**WORK ITEM**: Write out every line of the records below, keeping the wording, spelling, symbols and line breaks unchanged.

Top of DATASET EXTRACT

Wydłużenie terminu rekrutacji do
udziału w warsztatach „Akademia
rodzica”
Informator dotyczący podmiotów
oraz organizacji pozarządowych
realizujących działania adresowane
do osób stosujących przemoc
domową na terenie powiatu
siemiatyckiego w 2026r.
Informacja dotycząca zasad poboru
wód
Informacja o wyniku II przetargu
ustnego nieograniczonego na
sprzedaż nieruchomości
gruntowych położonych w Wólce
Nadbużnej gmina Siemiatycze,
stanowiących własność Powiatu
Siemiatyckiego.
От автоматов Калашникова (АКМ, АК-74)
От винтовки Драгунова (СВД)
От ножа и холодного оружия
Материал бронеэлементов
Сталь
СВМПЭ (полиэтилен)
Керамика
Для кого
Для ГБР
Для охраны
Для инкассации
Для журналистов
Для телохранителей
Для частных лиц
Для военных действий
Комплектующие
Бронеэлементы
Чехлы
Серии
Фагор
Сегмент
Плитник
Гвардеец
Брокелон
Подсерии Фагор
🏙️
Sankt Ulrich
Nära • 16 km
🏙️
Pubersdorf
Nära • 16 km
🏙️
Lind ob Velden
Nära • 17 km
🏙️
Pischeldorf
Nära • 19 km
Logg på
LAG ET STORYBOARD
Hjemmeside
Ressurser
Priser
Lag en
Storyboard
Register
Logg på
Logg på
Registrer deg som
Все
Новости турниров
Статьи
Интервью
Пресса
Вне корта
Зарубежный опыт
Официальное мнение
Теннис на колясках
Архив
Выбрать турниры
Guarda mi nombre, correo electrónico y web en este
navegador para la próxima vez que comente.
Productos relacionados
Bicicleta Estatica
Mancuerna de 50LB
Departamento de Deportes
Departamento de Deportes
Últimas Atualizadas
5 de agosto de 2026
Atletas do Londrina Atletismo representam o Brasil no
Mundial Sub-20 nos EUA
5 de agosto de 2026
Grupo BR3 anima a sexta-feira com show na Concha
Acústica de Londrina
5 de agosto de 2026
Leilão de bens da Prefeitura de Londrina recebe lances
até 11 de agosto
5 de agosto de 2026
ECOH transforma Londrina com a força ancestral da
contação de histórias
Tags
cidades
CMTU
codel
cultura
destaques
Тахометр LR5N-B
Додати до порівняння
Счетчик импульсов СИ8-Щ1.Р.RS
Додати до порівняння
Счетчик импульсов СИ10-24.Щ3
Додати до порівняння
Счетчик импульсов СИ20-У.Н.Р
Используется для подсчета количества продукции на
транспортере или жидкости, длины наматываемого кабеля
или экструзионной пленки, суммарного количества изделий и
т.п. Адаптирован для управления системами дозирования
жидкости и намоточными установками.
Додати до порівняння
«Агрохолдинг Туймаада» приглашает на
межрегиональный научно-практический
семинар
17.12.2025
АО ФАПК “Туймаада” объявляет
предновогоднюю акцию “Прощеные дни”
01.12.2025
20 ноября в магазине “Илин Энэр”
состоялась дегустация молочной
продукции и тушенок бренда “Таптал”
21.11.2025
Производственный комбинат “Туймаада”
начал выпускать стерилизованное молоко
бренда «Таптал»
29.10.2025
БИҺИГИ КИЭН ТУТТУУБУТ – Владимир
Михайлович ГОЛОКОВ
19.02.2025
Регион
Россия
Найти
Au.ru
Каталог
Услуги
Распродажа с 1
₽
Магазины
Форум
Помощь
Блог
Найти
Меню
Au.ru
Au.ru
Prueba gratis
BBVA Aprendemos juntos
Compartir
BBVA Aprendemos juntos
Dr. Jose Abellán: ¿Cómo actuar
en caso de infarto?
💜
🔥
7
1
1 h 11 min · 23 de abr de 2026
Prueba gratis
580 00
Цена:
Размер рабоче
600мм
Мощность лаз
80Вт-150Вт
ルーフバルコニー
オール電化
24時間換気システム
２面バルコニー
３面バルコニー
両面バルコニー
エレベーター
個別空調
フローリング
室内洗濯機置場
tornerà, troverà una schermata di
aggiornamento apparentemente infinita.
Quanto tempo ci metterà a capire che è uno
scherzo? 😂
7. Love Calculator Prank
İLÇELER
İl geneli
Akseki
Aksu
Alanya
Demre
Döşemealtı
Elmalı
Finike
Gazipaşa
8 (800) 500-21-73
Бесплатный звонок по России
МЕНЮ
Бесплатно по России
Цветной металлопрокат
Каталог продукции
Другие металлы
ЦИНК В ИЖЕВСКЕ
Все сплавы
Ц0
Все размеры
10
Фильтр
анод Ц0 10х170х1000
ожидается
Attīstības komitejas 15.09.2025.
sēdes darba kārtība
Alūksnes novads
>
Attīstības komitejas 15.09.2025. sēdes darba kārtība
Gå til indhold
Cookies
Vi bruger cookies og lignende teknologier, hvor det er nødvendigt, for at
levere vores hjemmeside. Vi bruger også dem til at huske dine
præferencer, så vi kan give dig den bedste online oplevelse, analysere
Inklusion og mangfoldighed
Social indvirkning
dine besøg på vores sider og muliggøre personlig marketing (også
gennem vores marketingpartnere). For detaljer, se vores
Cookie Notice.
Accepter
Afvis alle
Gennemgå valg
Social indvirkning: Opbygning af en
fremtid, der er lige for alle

Bottom of DATASET EXTRACT

**SOLUTION**:
Wydłużenie terminu rekrutacji do
udziału w warsztatach „Akademia
rodzica”
Informator dotyczący podmiotów
oraz organizacji pozarządowych
realizujących działania adresowane
do osób stosujących przemoc
domową na terenie powiatu
siemiatyckiego w 2026r.
Informacja dotycząca zasad poboru
wód
Informacja o wyniku II przetargu
ustnego nieograniczonego na
sprzedaż nieruchomości
gruntowych położonych w Wólce
Nadbużnej gmina Siemiatycze,
stanowiących własność Powiatu
Siemiatyckiego.
От автоматов Калашникова (АКМ, АК-74)
От винтовки Драгунова (СВД)
От ножа и холодного оружия
Материал бронеэлементов
Сталь
СВМПЭ (полиэтилен)
Керамика
Для кого
Для ГБР
Для охраны
Для инкассации
Для журналистов
Для телохранителей
Для частных лиц
Для военных действий
Комплектующие
Бронеэлементы
Чехлы
Серии
Фагор
Сегмент
Плитник
Гвардеец
Брокелон
Подсерии Фагор
🏙️
Sankt Ulrich
Nära • 16 km
🏙️
Pubersdorf
Nära • 16 km
🏙️
Lind ob Velden
Nära • 17 km
🏙️
Pischeldorf
Nära • 19 km
Logg på
LAG ET STORYBOARD
Hjemmeside
Ressurser
Priser
Lag en
Storyboard
Register
Logg på
Logg på
Registrer deg som
Все
Новости турниров
Статьи
Интервью
Пресса
Вне корта
Зарубежный опыт
Официальное мнение
Теннис на колясках
Архив
Выбрать турниры
Guarda mi nombre, correo electrónico y web en este
navegador para la próxima vez que comente.
Productos relacionados
Bicicleta Estatica
Mancuerna de 50LB
Departamento de Deportes
Departamento de Deportes
Últimas Atualizadas
5 de agosto de 2026
Atletas do Londrina Atletismo representam o Brasil no
Mundial Sub-20 nos EUA
5 de agosto de 2026
Grupo BR3 anima a sexta-feira com show na Concha
Acústica de Londrina
5 de agosto de 2026
Leilão de bens da Prefeitura de Londrina recebe lances
até 11 de agosto
5 de agosto de 2026
ECOH transforma Londrina com a força ancestral da
contação de histórias
Tags
cidades
CMTU
codel
cultura
destaques
Тахометр LR5N-B
Додати до порівняння
Счетчик импульсов СИ8-Щ1.Р.RS
Додати до порівняння
Счетчик импульсов СИ10-24.Щ3
Додати до порівняння
Счетчик импульсов СИ20-У.Н.Р
Используется для подсчета количества продукции на
транспортере или жидкости, длины наматываемого кабеля
или экструзионной пленки, суммарного количества изделий и
т.п. Адаптирован для управления системами дозирования
жидкости и намоточными установками.
Додати до порівняння
«Агрохолдинг Туймаада» приглашает на
межрегиональный научно-практический
семинар
17.12.2025
АО ФАПК “Туймаада” объявляет
предновогоднюю акцию “Прощеные дни”
01.12.2025
20 ноября в магазине “Илин Энэр”
состоялась дегустация молочной
продукции и тушенок бренда “Таптал”
21.11.2025
Производственный комбинат “Туймаада”
начал выпускать стерилизованное молоко
бренда «Таптал»
29.10.2025
БИҺИГИ КИЭН ТУТТУУБУТ – Владимир
Михайлович ГОЛОКОВ
19.02.2025
Регион
Россия
Найти
Au.ru
Каталог
Услуги
Распродажа с 1
₽
Магазины
Форум
Помощь
Блог
Найти
Меню
Au.ru
Au.ru
Prueba gratis
BBVA Aprendemos juntos
Compartir
BBVA Aprendemos juntos
Dr. Jose Abellán: ¿Cómo actuar
en caso de infarto?
💜
🔥
7
1
1 h 11 min · 23 de abr de 2026
Prueba gratis
580 00
Цена:
Размер рабоче
600мм
Мощность лаз
80Вт-150Вт
ルーフバルコニー
オール電化
24時間換気システム
２面バルコニー
３面バルコニー
両面バルコニー
エレベーター
個別空調
フローリング
室内洗濯機置場
tornerà, troverà una schermata di
aggiornamento apparentemente infinita.
Quanto tempo ci metterà a capire che è uno
scherzo? 😂
7. Love Calculator Prank
İLÇELER
İl geneli
Akseki
Aksu
Alanya
Demre
Döşemealtı
Elmalı
Finike
Gazipaşa
8 (800) 500-21-73
Бесплатный звонок по России
МЕНЮ
Бесплатно по России
Цветной металлопрокат
Каталог продукции
Другие металлы
ЦИНК В ИЖЕВСКЕ
Все сплавы
Ц0
Все размеры
10
Фильтр
анод Ц0 10х170х1000
ожидается
Attīstības komitejas 15.09.2025.
sēdes darba kārtība
Alūksnes novads
>
Attīstības komitejas 15.09.2025. sēdes darba kārtība
Gå til indhold
Cookies
Vi bruger cookies og lignende teknologier, hvor det er nødvendigt, for at
levere vores hjemmeside. Vi bruger også dem til at huske dine
præferencer, så vi kan give dig den bedste online oplevelse, analysere
Inklusion og mangfoldighed
Social indvirkning
dine besøg på vores sider og muliggøre personlig marketing (også
gennem vores marketingpartnere). For detaljer, se vores
Cookie Notice.
Accepter
Afvis alle
Gennemgå valg
Social indvirkning: Opbygning af en
fremtid, der er lige for alle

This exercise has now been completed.